Document extract:
☆ ☆ ☆ ☆ ☆
The first major censorship battle was over D.H. Lawrence’s “Lady Chatterley’s Lover” in 1957. It was deemed obscene and prompted the U.S. Postal Service to seize copies (the ruling was eventually overturned). Further battles were waged over Henry Miller’s “Tropic of Cancer,” William Burroughs’s “Naked Lunch,” and the film “I Am Curious (Yellow),” for which Mr. Rosset was the distributor. Ultimately, all of these cases broke Mr. Rosset’s way, and some with a huge payoff: “Tropic of Cancer,” for example, sold well over a million copies for Grove and made Mr. Rosset, and his publishing company, rich.
But fortune would not last for Mr. Rosset, whose finances rose and fell from year to year. It is interesting to note that at one point he owned more than 100 acres of prime land in East Hampton, only to sell off parcel after parcel to pay for each impending court battle. It is not an exaggeration to assert that the war over censorship in America was literally paid for with East Hampton real estate.
There are, of course, some tasty anecdotes in the book, including Mr. Rosset pulling a raging actor off Norman Mailer, and a number of very tender recollections of his friendship with Samuel Beckett, which lasted decades. In a rare moment of close observation in “Rosset,” the author remembers a breakfast in Paris with Beckett at which diners placed their orders by submitting cards with pictures of food on them.
“In a funny way, it was pure Beckett . . . you could choose a meal in total silence. In the same vein, Beckett had made increasing use of the stage directions ‘pause’ and ‘silence’ in his work, and had pared down his vocabulary with fewer and fewer words.”
Mostly, though, this is a memoir content to enumerate the varied accomplishments of its author in a flat, monochrome voice that is only occasionally roused. And there is a mother lode of publishing minutiae in “Rosset” that most readers will find esoteric: advances, units sold, book fairs, etc.
For all of its faults, however, this book does have a cumulative effect, leaving one in a state of admiration as you follow Mr. Rosset decade after decade in his dogged pursuit of artistic freedom. The book is at its best with its chapters on “Tropic of Cancer,” a novel Mr. Rosset loved intensely. He originally encountered it as a student at Swarthmore in 1940, where he read a smuggled copy. Though publishing it ultimately made him rich, the memoir leaves no doubt of the sincerity in his fight to see it legally published in America.
“. . . there arose from it an almost mystical feeling, a sense of the numinous, which grew stronger as the story went along. . . . Both Miller and Lawrence developed and communicated an intense, freeing belief that we should live the kind of life we desire — and they inspired each of us to believe and do the same.”
As this imperfect memoir reminds us, much the same could be said of Barney Rosset (who died in 2012). In a different kind of country, he might have won the Congressional Medal of Freedom. As it is, we have simply his legacy, one where the meaning of the word “obscene” — indeed the cultural landscape of America itself — was changed forever.
Kurt Wenzel’s novels include “Lit Life” and “Gotham Tragic.” He lives in Springs.
☆ ☆ ☆ ☆ ☆
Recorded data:
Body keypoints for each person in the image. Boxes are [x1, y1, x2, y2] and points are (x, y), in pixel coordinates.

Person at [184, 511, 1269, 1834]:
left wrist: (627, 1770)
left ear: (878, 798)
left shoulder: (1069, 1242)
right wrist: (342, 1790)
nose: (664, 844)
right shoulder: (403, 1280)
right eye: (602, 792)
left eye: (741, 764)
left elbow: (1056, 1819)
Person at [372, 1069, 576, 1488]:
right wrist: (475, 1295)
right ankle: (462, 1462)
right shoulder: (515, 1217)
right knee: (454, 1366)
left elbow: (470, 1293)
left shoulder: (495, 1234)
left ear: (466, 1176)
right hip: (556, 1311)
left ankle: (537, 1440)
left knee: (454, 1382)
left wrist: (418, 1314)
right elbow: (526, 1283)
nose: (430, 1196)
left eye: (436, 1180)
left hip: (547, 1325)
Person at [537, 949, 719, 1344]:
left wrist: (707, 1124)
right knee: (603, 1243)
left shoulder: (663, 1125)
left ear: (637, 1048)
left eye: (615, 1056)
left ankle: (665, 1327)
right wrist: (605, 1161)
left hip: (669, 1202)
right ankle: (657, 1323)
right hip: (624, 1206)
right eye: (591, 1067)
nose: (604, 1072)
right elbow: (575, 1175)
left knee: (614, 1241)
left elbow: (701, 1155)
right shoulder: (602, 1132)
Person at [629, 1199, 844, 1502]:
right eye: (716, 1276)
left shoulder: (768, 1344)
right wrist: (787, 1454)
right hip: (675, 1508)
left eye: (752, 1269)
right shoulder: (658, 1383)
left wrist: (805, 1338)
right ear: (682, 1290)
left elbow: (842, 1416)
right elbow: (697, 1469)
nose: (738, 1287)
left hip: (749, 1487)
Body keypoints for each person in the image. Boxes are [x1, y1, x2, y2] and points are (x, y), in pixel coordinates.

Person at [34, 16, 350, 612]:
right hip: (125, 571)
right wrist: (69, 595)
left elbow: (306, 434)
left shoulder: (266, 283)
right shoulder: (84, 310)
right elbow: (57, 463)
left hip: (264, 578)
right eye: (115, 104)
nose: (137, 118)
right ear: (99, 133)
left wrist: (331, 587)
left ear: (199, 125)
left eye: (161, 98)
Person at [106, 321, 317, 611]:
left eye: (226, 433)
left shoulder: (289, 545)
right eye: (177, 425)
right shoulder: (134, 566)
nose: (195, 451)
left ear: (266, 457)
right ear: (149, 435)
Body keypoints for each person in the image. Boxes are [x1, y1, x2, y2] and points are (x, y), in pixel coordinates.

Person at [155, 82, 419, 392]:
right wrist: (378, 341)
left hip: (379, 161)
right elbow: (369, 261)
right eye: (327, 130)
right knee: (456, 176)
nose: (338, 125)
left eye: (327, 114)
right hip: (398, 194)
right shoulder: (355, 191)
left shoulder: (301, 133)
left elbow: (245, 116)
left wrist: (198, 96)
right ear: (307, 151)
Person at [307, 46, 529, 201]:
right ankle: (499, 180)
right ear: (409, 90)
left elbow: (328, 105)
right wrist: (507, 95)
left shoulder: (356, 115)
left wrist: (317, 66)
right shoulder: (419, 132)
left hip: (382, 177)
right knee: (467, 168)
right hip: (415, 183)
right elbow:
☆ ☆ ☆ ☆ ☆
Study questions:
A. Name every book or film that the Rosset review identifies as the subject of a censorship battle.
B. Decide whether each statement agrees with the Rosset review, answering yes or no and quoting the words that settle it:
(i) Rosset first read "Tropic of Cancer" as a Swarthmore student in 1940.
(ii) Rosset kept all of his East Hampton land.
(iii) The reviewer finds the memoir's voice lively throughout.
C. Please reproduce the passage of the Rosset review that begins at the words "There are, of" and ends after "food on them.".
This listing has no connection to the Rosset review.

Task-by-task outputs:
A.
- "Lady Chatterley's Lover" by D.H. Lawrence
- "Tropic of Cancer" by Henry Miller
- "Naked Lunch" by William Burroughs
- "I Am Curious (Yellow)," a film

B.
(i) Yes: "He originally encountered it as a student at Swarthmore in 1940, where he read a smuggled copy."
(ii) No: "only to sell off parcel after parcel to pay for each impending court battle."
(iii) No: "in a flat, monochrome voice that is only occasionally roused."

C.
There are, of course, some tasty anecdotes in the book, including Mr. Rosset pulling a raging actor off Norman Mailer, and a number of very tender recollections of his friendship with Samuel Beckett, which lasted decades. In a rare moment of close observation in “Rosset,” the author remembers a breakfast in Paris with Beckett at which diners placed their orders by submitting cards with pictures of food on them.